Muchos animales, hastiados de años de trampa y astucia, se le unieron. La revolución del vira lata parecía inminente. Gritaban su nombre en los claros del bosque, escribían consignas en las piedras y hasta soñaban con un futuro sin madrigueras centralizadas.

Pero justo cuando todo apuntaba a un cambio real, cuando la manada avanzaba hacia la guarida del zorro para quitarle de una vez el poder simbólico que aún ostentaba… el perro desapareció.

Durante días, nadie supo de él.

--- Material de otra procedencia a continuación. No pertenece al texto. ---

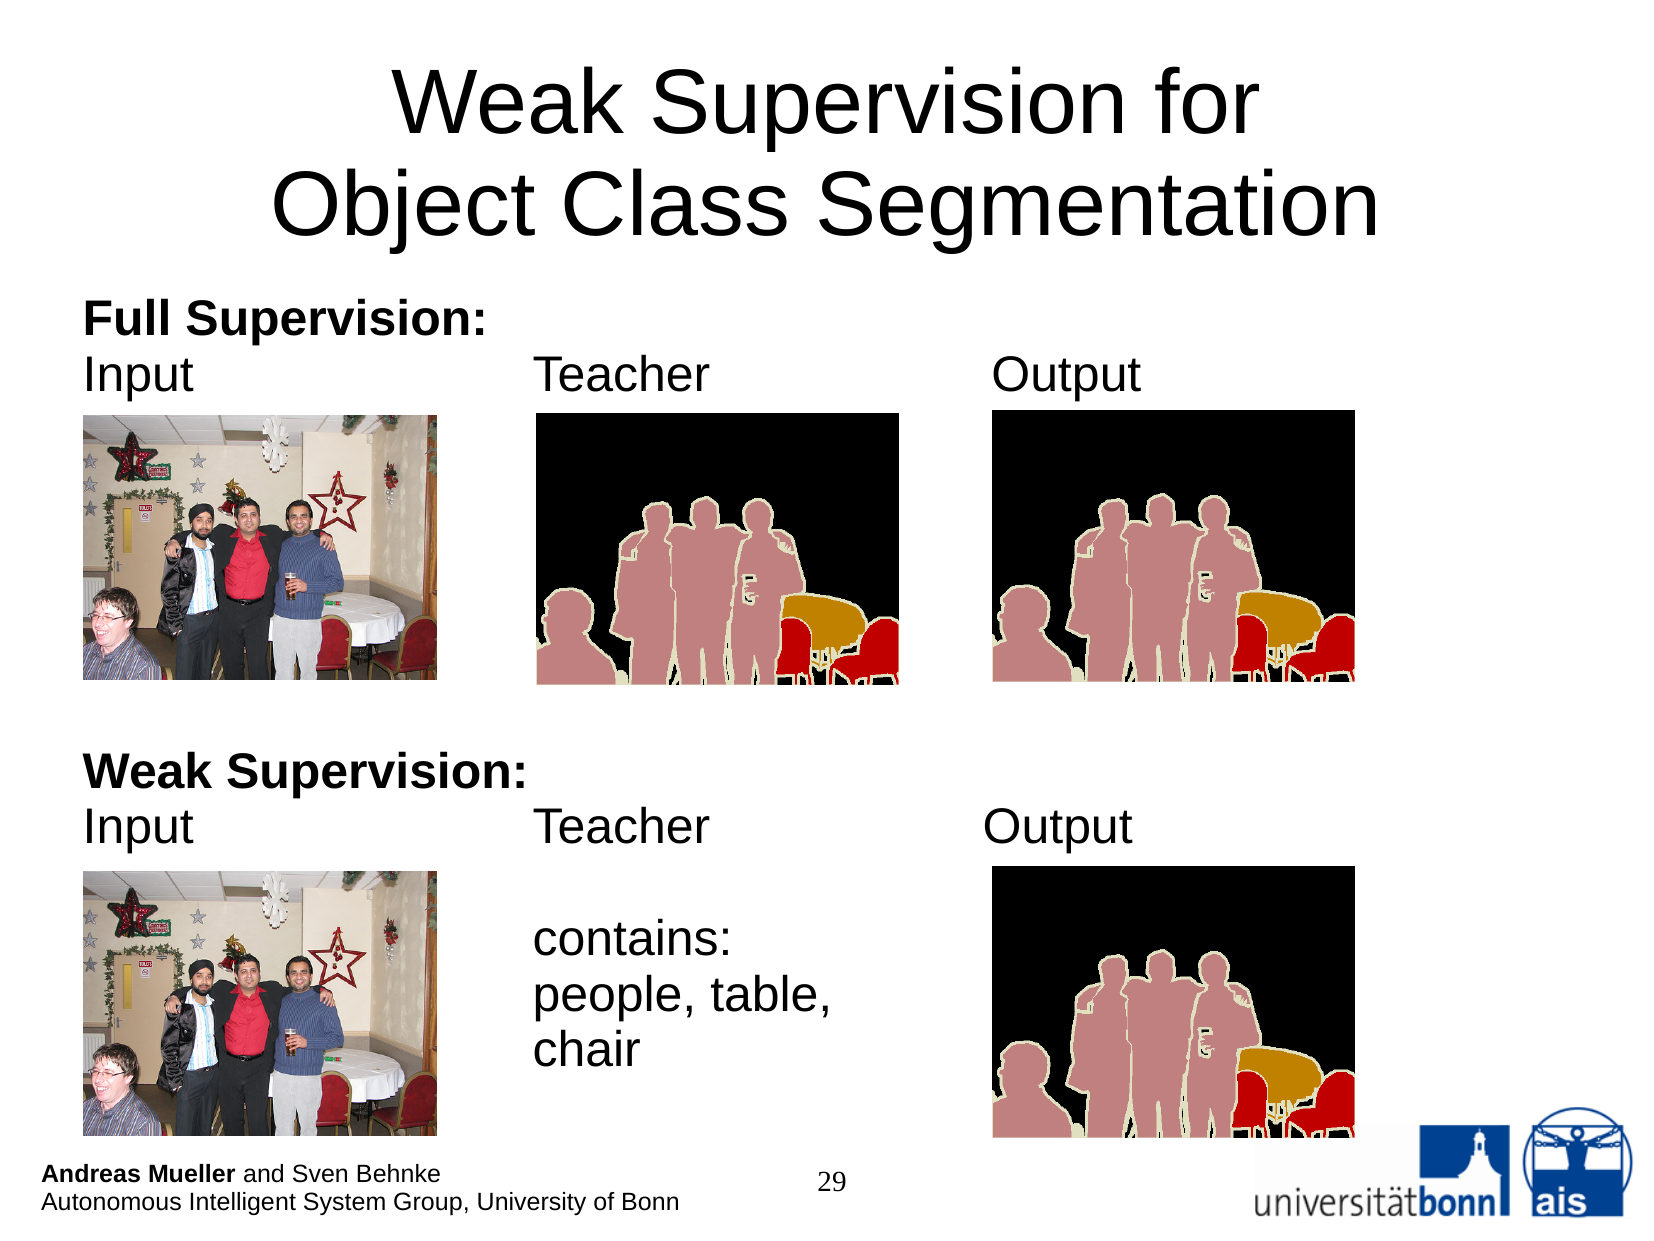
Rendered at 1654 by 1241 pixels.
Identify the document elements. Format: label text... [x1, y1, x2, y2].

picture [83, 415, 437, 680]
list Full Supervision: Input Teacher Output Weak Supervision: Input Teacher Output contains: people, table, chair [82, 290, 1571, 1109]
title Weak Supervision for Object Class Segmentation [82, 49, 1571, 257]
picture [83, 871, 437, 1136]
picture [992, 410, 1355, 682]
picture [992, 866, 1635, 1220]
picture [536, 413, 899, 685]
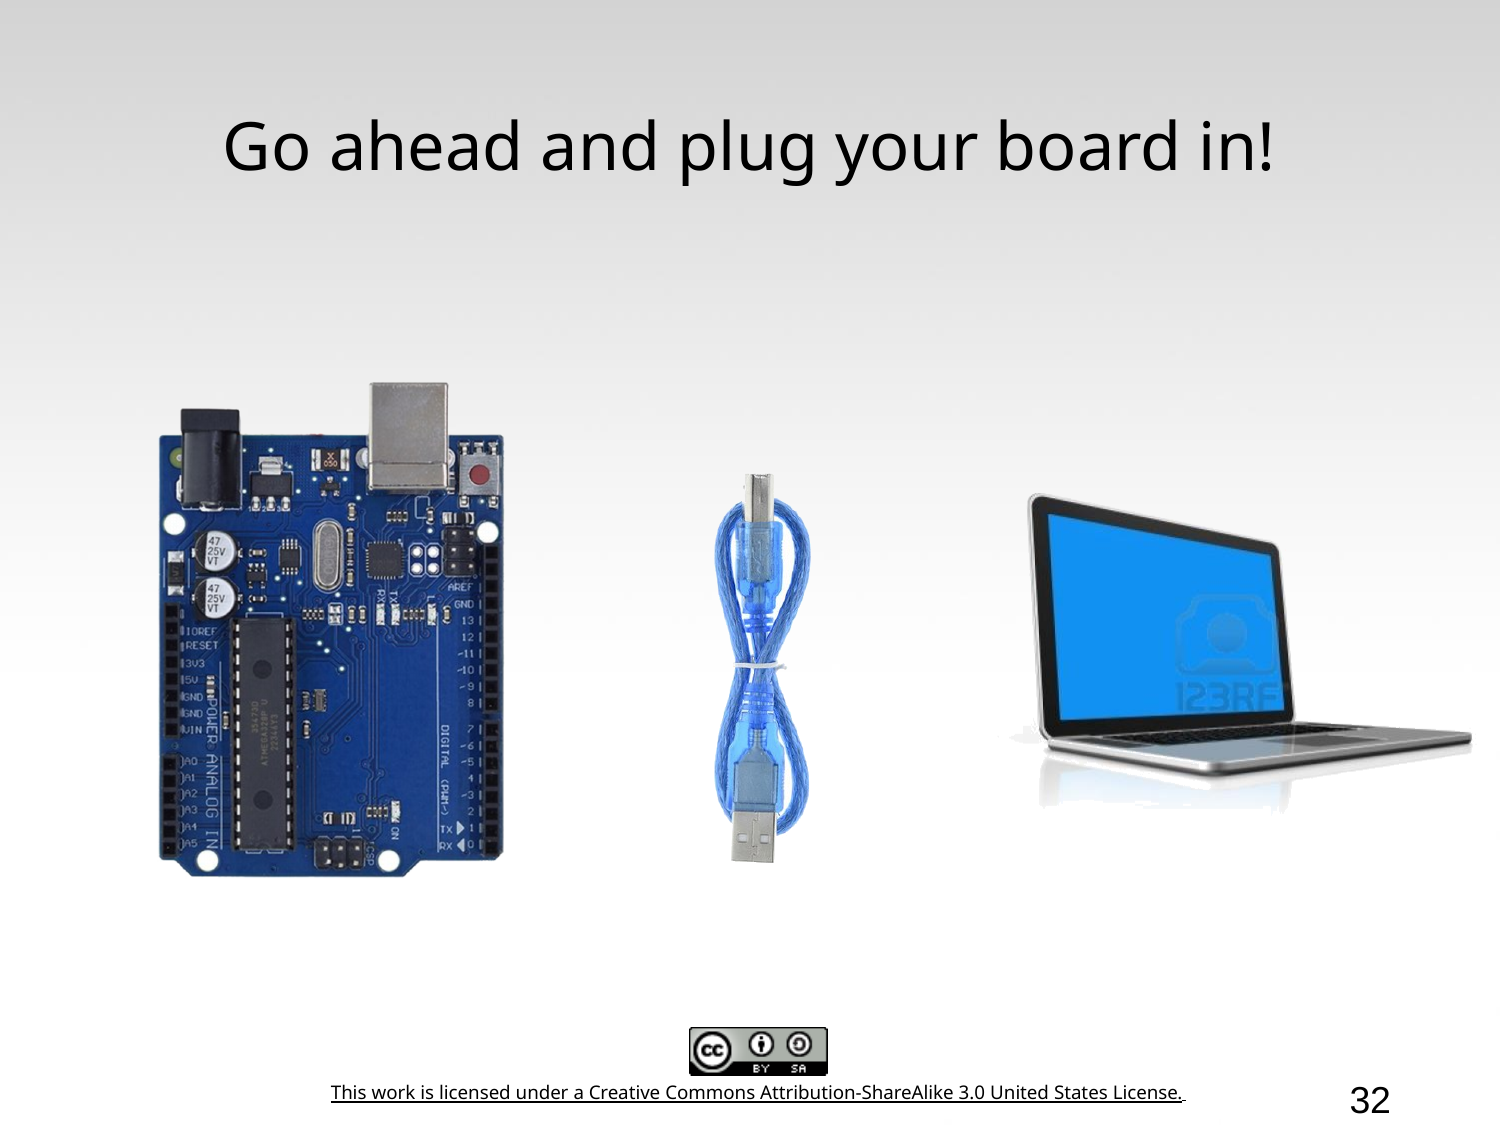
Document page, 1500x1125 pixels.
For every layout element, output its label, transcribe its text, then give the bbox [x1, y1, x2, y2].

picture [0, 0, 1500, 1125]
title Go ahead and plug your board in! [112, 49, 1388, 238]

Hasta que un gorrión lo vio entrar a escondidas a la cueva del zorro. Solo. Sin escolta. Sin dignidad.

Cuentan —y los gorriones no suelen mentir, aunque sí exageran— que el perro bajó el hocico, se acercó al zorro y, sin preámbulos, le dijo:

¿Dónde está la escoba?

Desde entonces, volvió a su rutina habitual. Dirigía asambleas como antes, ladraba con convicción, posaba para las ardillas pintoras y seguía proclamando autonomía. Pero en las noches, cuando nadie lo veía, pasaba por la cueva del zorro a buscar instrucciones. Y barría. No con la escoba en la boca, claro, sino con la lengua en el suelo.

Moraleja (si insistes en buscarla):
Hay perros que ladran como si fueran libres, pero al primer grito del amo… buscan la escoba con más entusiasmo que nunca.